Newbery Honor winner Yee teams up with Caldecott Medalist Dan Santat, and the result is a fun caper accentuated by Santat’s vivid illustrations. Olive, a Chinese American 12-year-old, knows that something is up when one day her InstaFriends account vanishes, along with all evidence of her presence at school. So when she’s called to the office and learns her mother (who travels constantly and doesn’t remember Olive’s birthday) is enrolling her at the Reforming Arts School of San Francisco (RASCH), Olive is not exactly surprised. Although she’s terrified that this might be a punishment—after all, RASCH used to be a prison—Olive won’t miss her old school. And because she feels invisible, she’s sure it won’t miss her either. The only person who would have missed her was her grandmother Mimi, but she’s been gone for months, though no one will tell Olive what happened: Her mother will only say, “She’s no longer with us.”

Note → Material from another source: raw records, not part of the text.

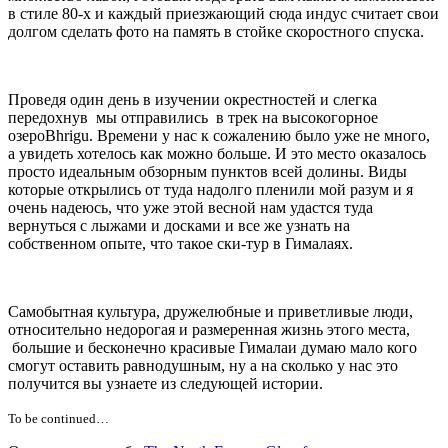
в стиле 80-х и каждый приезжающий сюда индус считает свои
долгом сделать фото на память в стойке скоростного спуска.
Проведя один день в изучении окрестностей и слегка
передохнув мы отправились в трек на высокогорное
озероBhrigu. Времени у нас к сожалению было уже не много,
а увидеть хотелось как можно больше. И это место оказалось
просто идеальным обзорным пунктов всей долины. Виды
которые открылись от туда надолго пленили мой разум и я
очень надеюсь, что уже этой весной нам удастся туда
вернуться с лыжами и досками и все же узнать на
собственном опыте, что такое ски-тур в Гималаях.
Самобытная культура, дружелюбные и приветливые люди,
относительно недорогая и размеренная жизнь этого места,
большие и бесконечно красивые Гималаи думаю мало кого
смогут оставить равнодушным, ну а на сколько у нас это
получится вы узнаете из следующей истории.
To be continued…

Once at RASCH, Olive feels instantly at home, a feeling that increases after she’s sorted into a pod of fellow outsiders. This team of kids brings unusual tech savvy and unique mental and physical talents (Olive’s Mimi was a circus performer who trained Olive on the trapeze) to their division of NOCK (“No One Can Know”), an elite force whose “mission includes ensuring the safety of the community, guarding the possessions of the citizens, and preventing civil disorder.” With their combined skills and immediate bond, the Misfits work together to uncover the mystery behind a string of jewel thefts and prevent their beloved RASCH from being closed by its patron, Dame Gloria. From mind-bending technology to sometimes hilarious hijinks, A Royal Conundrum has everything a young reader—especially one who feels invisible—could want.

From mind-bending technology to sometimes hilarious hijinks, A Royal Conundrum has everything a young reader—especially one who feels invisible—could want.